◆ **本文**:

オートライト義務化から1年、「救われた…」ドライバーも 推奨ハイビーム走行車も増えた?
くるまのニュース / 2021年5月10日 10時10分
新型車において、自動でヘッドライトを点灯する「オートライト」機能の搭載が義務化されてから1年が経過しました。当初、ユーザーからの意見は賛否が分かれていましたが、実際にどのような効果があったのでしょうか。
■まだ目に見える効果はないが、救われたドライバーも
2020年4月から、新型車に対し、夜間に自動でヘッドライトを点灯する通称「オートライト」機能の搭載が義務化されました。今後2021年10月1日からは、継続車も義務化される予定です。
オートライトの搭載義務化から1年が経過したことで、実際にライト点灯忘れによる事故は減ったのでしょうか。また、推奨されている「ハイビーム走行」は増えたのでしょうか。
まず、義務化されたオートライト機能とは、センサーが周囲の明るさに応じて、ヘッドライトを自動で点灯・消灯するものです。
これにより、ライトの付け忘れを防ぐほか、「薄暮時(はくぼどき)」と呼ばれる日没や日の出の前後1時間ほどの時間の事故を防ぐ目的があるとされます。
内閣府によると、薄暮時は昼間と比べて、自動車と歩行者による事故率が4倍も上回ると発表されており、事故の多い時間帯であることがわかります。
こうした背景から、2016年10月に「道路運送車両の保安基準」が改正され、オートライト機能が義務化されました。
前述のとおり、新型車は2020年4月以降、継続生産車(5ナンバー、3ナンバー)は2021年10月から搭載が義務となります。
また、定員11人以上の乗用車(バス)や車両総重量3.5t超のトラックについては、新型車が2021年4月、継続生産車が2023年10月となっています。
では、実際にオートライトの搭載は事故の減少につながったのでしょうか。
ある地方部で実際に取り締まりを行う警察官は次のように話します。
「正直、まだまだ無灯火のクルマはたくさんいるので、オートライトによる効果は実感できていません。しかし、たしかに街で新型車を見かけると、夕暮れ時でもライトが点灯しており、とても感心しています。まだまだこれからでしょうが、期待はしています」
また、前出とは別の警察官も「まだ効果はわからない」と話しており、すぐさま事故軽減につながる結果はみられていないようです。
■まだ目に見える効果はないが、救われたドライバーも
しかし、あるドライバーは、オートライトによって事故を防ぐことができたと話します。神奈川県の山間部に住む男性会社員は次のように話します。
オートライト搭載車
「夜間は無いですが、夕暮れ時はライトをつけ忘れることが多く、何度もヒヤリとした経験があります。しかし、2020年の夏にオートライト機能が搭載されたクルマに乗り換え、夕方でも点灯忘れは減りました。

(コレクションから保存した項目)
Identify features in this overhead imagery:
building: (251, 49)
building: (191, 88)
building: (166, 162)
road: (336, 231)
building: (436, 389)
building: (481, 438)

◆ **やること**: オートライト機能が義務化されたのはなぜですか。本文に書かれている理由を1〜3文で説明してください。

◆ **解答**: 内閣府の発表によると、日没や日の出の前後1時間ほどの「薄暮時」は、自動車と歩行者による事故率が昼間の4倍にもなり、事故の多い時間帯です。こうした背景から、ライトの付け忘れと薄暮時の事故を防ぐために、2016年10月に「道路運送車両の保安基準」が改正され、オートライト機能が義務化されました。